According to Futurism, AI stocks experienced significant declines on Tuesday with Palantir dropping over 9% despite beating Wall Street expectations, Nvidia falling just shy of 4%, and AMD sliding nearly 3%. The S&P 500 has declined almost 2% over the last five days after rising more than 20% in the previous six months. Meta shares slid over 11% last week after Mark Zuckerberg announced increased AI spending, and are down 16% over five days. Investor Michael Burry of “The Big Short” fame disclosed bets against both Palantir and Nvidia this week. Experts including Goldman Sachs’ David Solomon predict a 10-20% equity market drawdown within 12-24 months.

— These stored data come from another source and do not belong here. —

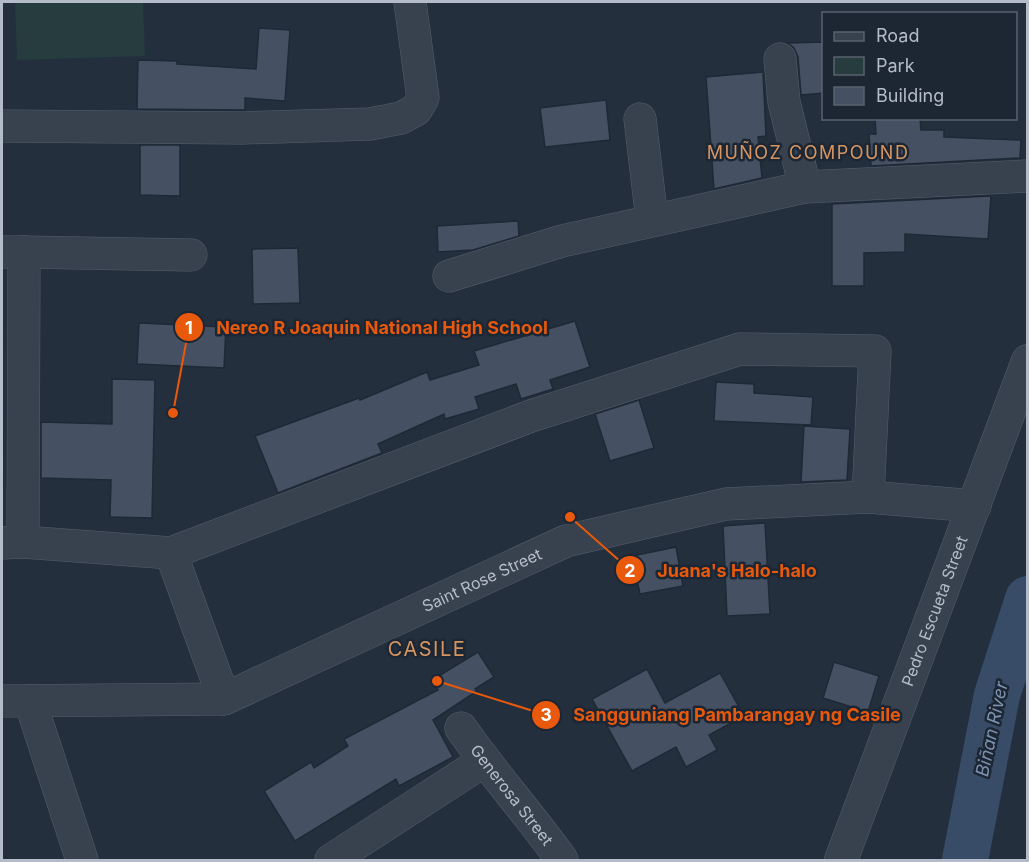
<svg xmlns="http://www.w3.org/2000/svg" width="1029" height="862" viewBox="0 0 1029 862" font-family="Inter,sans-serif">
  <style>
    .green { fill: #263c3f }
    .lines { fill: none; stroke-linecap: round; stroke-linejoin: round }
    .river { stroke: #394c67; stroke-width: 46 }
    .building { fill: #455162; stroke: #1f2835; stroke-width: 1.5 }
    .minor-casing { stroke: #565f6c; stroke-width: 33 }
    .tertiary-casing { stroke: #565f6c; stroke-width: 34 }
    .minor { stroke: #38414e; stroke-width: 32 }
    .tertiary { stroke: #38414e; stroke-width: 33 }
    .labels { text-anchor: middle; stroke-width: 5; stroke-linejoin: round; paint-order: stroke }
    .street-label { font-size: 16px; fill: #b4bcc9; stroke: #1d2633 }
    .neighbourhood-label { font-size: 18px; letter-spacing: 1.5px; fill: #d59563; stroke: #1d2633 }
    .water-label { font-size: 18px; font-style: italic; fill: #7c92b1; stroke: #1d2633 }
    .quarter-label { font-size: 20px; letter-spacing: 1.5px; fill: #d59563; stroke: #1d2633 }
    .leader { fill: none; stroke: #e8590c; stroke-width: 2 }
    .callout-dot { fill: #e8590c; stroke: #1d2633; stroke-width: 2 }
    .mark-label { font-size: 18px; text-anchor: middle; font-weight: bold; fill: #fff }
    .callout-label { font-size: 18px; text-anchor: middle; font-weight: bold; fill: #e8590c; stroke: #1d2633; stroke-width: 5; stroke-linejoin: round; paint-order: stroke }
  </style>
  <rect width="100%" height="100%" fill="#242f3e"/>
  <path class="green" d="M15,2h128l2,54 -128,4z"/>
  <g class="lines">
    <path class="river" d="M965,860l32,-165 31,-96"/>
  </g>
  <g class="building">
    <path d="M259,28l31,2 -5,71 -40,-3v12l-108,-1 1,-49 39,1v3l79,5z"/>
    <path d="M824,42v51l-23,2 -3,-38 -4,-9 -6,-5z"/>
    <path d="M763,72l3,64 -8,1 4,41 -48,11 -8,-112z"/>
    <path d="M606,100l4,40 -65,7 -5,-39z"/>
    <path d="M875,118h45l1,12h23v7l77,3 -1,18 -149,8 -2,-32h7z"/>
    <path d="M140,145h40v51l-40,-1z"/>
    <path d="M991,196l-3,43 -83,-5v18l-41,1v33h-32v-82z"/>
    <path d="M518,221l1,15 -46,14 -35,2 -1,-26z"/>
    <path d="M298,248l2,55 -47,1 -1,-55z"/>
    <path d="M575,321l15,46 -40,13 3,9 -32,10 -5,-15 -41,13 4,12 -34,10 -1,-5 -66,30 4,9 -104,40 -23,-57 104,-38 1,2 67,-28 3,8 49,-15 -5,-14z"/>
    <path d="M139,323l87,4 -2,41 -87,-4z"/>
    <path d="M112,379l43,1 -3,138 -42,-1 1,-37 -70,-2v-56l71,2z"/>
    <path d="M716,382l38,2v9l59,4 -2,28 -97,-4z"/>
    <path d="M639,400l15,48 -44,13 -15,-47z"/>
    <path d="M804,426l46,3 -3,51 -46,2z"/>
    <path d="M765,523l5,91 -43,2 -4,-90z"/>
    <path d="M676,547l7,39 -43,8 -8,-38z"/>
    <path d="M478,652l16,25 -19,12 2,2 -44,29 20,37 -54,29 -3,-7 -101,62 -31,-50 47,-29 3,6 34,-22 -4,-7 94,-49 -6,-10z"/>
    <path d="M834,662l45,14 -11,36 -45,-14z"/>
    <path d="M647,669l18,34 55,-30 24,43 -35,19 8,15 -31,17 -10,-20 -44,24 -40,-72z"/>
  </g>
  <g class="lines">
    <defs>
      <g id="minor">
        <path d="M780,59l4,43 21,85"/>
        <path d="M640,119l12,101"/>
        <path d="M2,126l240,2 128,-4 31,-6 15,-8 7,-12 -13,-96"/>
        <path d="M2,252h22l-1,290"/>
        <path d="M24,252l167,3"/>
        <path d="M449,276l113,-35 243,-54 223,-11"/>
        <path d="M2,543l21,-1 148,11 360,-137 209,-67 135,2 -7,146"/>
        <path d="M171,553l53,146"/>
        <path id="s1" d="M2,701l222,-2 342,-158 160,-37 142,-7 107,9"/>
        <path d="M30,701l52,159"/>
        <path id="s2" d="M461,728c32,46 69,87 101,132"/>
        <path d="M331,860l153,-99"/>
      </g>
      <g id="tertiary">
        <path id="s3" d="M841,860l187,-499"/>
      </g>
    </defs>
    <use href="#minor" class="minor-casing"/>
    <use href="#tertiary" class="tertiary-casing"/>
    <use href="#minor" class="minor"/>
    <use href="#tertiary" class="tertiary"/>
  </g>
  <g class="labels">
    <g class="street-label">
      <text dy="6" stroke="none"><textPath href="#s1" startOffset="506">Saint Rose Street</textPath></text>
      <text dy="6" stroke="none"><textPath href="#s3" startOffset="266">Pedro Escueta Street</textPath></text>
      <text dy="6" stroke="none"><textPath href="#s2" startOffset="84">Generosa Street</textPath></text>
    </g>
    <g class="neighbourhood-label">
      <text x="808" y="159">MUÑOZ COMPOUND</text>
    </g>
    <g class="water-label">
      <text transform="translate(992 729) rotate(-78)" y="6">Biñan River</text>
    </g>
    <g class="quarter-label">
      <text x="427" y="656">CASILE</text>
    </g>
  </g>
  <path class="leader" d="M173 413L189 327M570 517L630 570M437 681L546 715"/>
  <g class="callout-dot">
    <circle cx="173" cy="413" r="6"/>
    <circle cx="570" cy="517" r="6"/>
    <circle cx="437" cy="681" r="6"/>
    <circle cx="189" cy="327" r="15"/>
    <circle cx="630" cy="570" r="15"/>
    <circle cx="546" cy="715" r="15"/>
  </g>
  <g class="mark-label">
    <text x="189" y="334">1</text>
    <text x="630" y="577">2</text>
    <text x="546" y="721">3</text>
  </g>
  <g class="callout-label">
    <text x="382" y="334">Nereo R Joaquin National High School</text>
    <text x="737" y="577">Juana's Halo-halo</text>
    <text x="737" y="721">Sangguniang Pambarangay ng Casile</text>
  </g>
  <rect width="1029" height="862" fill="none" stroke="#b4bcc9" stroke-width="6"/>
  <rect x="822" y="12" width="195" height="108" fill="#1d2633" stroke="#59626f" stroke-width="1.5"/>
  <rect x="834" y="32" width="30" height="9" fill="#38414e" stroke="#59626f" stroke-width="1.5"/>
  <text x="876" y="42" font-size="18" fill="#b4bcc9">Road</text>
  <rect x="834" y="57" width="30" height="18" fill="#263c3f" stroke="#59626f" stroke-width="1.5"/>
  <text x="876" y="72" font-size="18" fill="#b4bcc9">Park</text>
  <rect x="834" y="87" width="30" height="18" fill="#455162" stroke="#59626f" stroke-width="1.5"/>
  <text x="876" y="102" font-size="18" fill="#b4bcc9">Building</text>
</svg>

The Valuation Reality Check
Here’s the thing about AI stocks – they’ve been trading on pure potential for months. Palantir’s valuation sits at over 200 times its forward earnings, which is absolutely insane by traditional metrics. Investors are finally waking up to the fact that you can’t just pour hundreds of billions into infrastructure without seeing corresponding revenue growth. The capex numbers these companies are throwing around are staggering, and the market is starting to question whether the profit growth will ever materialize to justify it.
The Big Short Guy Returns
Now Michael Burry entering the scene adds some serious drama. This is the guy who famously predicted the 2008 housing crash, and he’s placing bets against both Palantir and Nvidia. That’s a bold move considering these are the companies actually making money in the AI space. But Burry has a track record of spotting bubbles before they pop. Is he early? Probably. But the fact that he’s making these moves suggests he sees something fundamentally wrong with current valuations.
The CEO Pushback
Palantir CEO Alex Karp’s response to Burry was… colorful. He called the idea of shorting chips and ontology “bats*** crazy” and pointed out that these are the companies actually generating revenue. And he’s not wrong – Nvidia’s earnings have been phenomenal. But here’s the problem: even phenomenal earnings might not justify current stock prices if growth expectations get scaled back. When you’re priced for perfection, even good results can disappoint.
What Comes Next?
So are we looking at a full-blown AI bubble pop? Probably not yet. But this could be the start of a much-needed correction. The market has been propped up by AI euphoria for months, and a little skepticism is healthy. The real question is whether these companies can transition from building infrastructure to actually monetizing AI at scale. Because if they can’t, today’s dips might just be the beginning of a much steeper decline.